Living in Hong Kong I have managed to acquire some Cantonese. Ten years of hard labour brought me to a level where I discovered that the intense conversation around me was concerned with the price of fish. Nobody was discussing the analects of Confucius. Nobody was delving into the working methods of Wong Kar Wai, and if they were, they were doing it in English.

About the only thing one did want to hear about, the dirty stuff about celebrities posting their sexual shenanigans on the Internet, were not the sort of thing anyone cared to talk about in faltering conversation with a gweilo.  So another ten years of waiting for general usage to sink in through practice, as promised by the teachers of language courses, has resulted mostly in my forgetting everything despite being completely immersed in it.

Jimmy Lai, a man not averse to showing dirty linen on the front pages of his newspapers, declared that gweilo’s don’t want to read about that stuff because they aren’t interested in anything about Hong Kong. He’s wrong. Completely and utterly wrong and totally correct all at the same time but not for reasons he would even think of. 

This is the stuff we do want to know. In fact it is the only stuff we really want to know in Hong Kong, because that's what makes you feel at home. It’s the gossip of the village. We talk about each other and how everyone is an arsehole - except for me and you and I’m not so sure about you.  But gossip is untranslatable. No matter how much Cantonese we know, we wont get it, because it is couched in the private and mostly meaningless code this sort of stuff is couched in, in all societies. Ooh, you what? Never? Did he? Give it one with bells on. And nobody ever teaches this stuff and the reason why is because it’s impossible to learn and if it isn’t, I want to know what I was paying all that money for in lessons? 

DON’T SPEAK A THE GLOBISH!

When there are attempts to bring the Cantonese world into the Hong Kong Gweilo world, it always evokes bewilderment. Trying to explain what compensated-dating a pseudo-model means makes it as dull as the whole process of learning a foreign language.  The salacious and scandalous becomes a moment where all one can utter in response is, “Y’what?” And be greeted with puzzled stares. If one is a Cantonese dabbler, one tries to get out of it with a plea for explication: kindly explain to me what is so “pseudo” about a girl who poses for photographs in a professional capacity, thus in English acquiring the descriptive name of model, as in Photographic Model, or Bikini Model, or Artists Model, especially if she’s naked?

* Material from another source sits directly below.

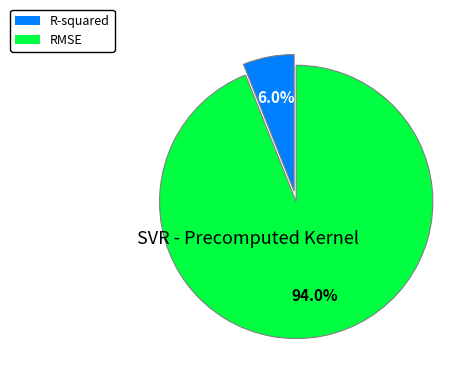

To the nearest percent, what percentage of the pie is R-squared?

6%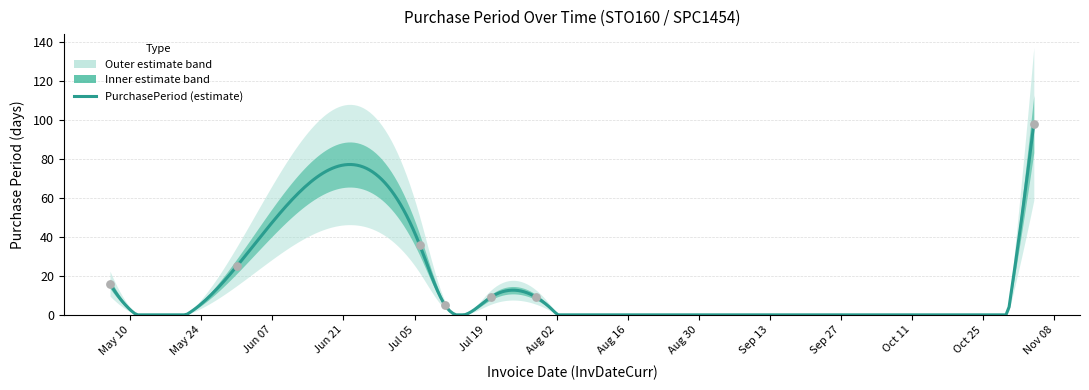

What is the change in value from 2016-05-06 to 2016-07-06?

+20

You end up sounding like you’ve the sense of humour of a German. “Y’what?” is the only response to that, except in Cantonese nobody says that. They say something like, “Hahaha,” meaning “how embarrassing to have you show how stupid you are.” And as for compensated dating, which as most Englishmen know, is the norm because all dates cost money and you spend it in the hope off a little late night sympathy, one is never going to get to the bottom of it. 

The solution then is to create Mangalese. Just as English has become Globish. Cantonese has to develop a mangled form that Hong Kong native speakers can learn in schools so that they understand people like me!

MANGELESE

Those who are born between cultures might genuinely get to understand this stuff better than the rest of us. But it is up to them to popularise the language. We all have too much to do to waste energy on trying to get beyond a few ‘ow’d’you doos.  It is far better to spend the time learning something useful like plumbing, a skill not practiced in Hong Kong largely because so much energy is spent on extra English tuition trying to iron out the quirks of Chinglish.

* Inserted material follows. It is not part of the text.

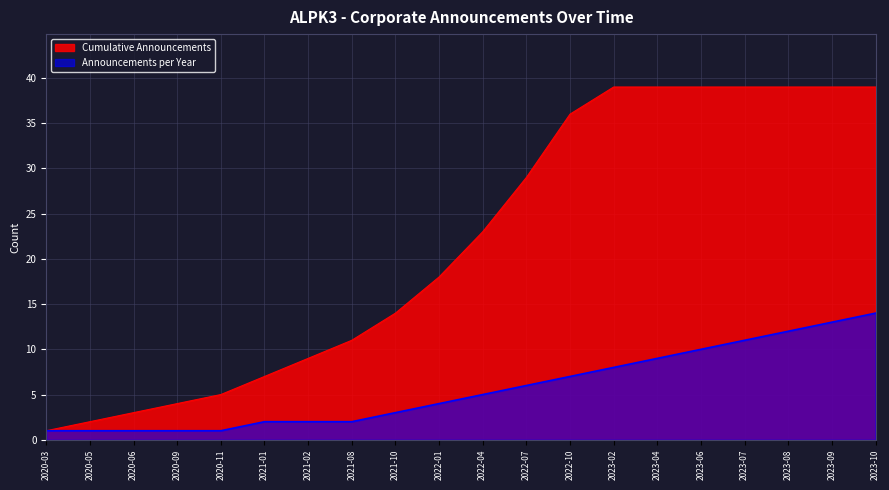

The Cumulative Announcements series shows 52 at 2023-08. True or false?

False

A shower head that squirts clean warm water and not a trickle of scalding brown water, would go a lot further towards increasing communication skills than tri-lingual education systems that succeed in creating more confusion than enlightenment. So why not settle for Chinglish, and augment that with Mangelese so that those of us coming to Cantonese from English, can meet the culture halfway?

What is needed is a great sage to announce that communication is superior to language and that it is not a failure of character if one is a language dunce. It is just the grand plan of natural evolution and interfering with it is to court extinction. So let us work on communication not on language?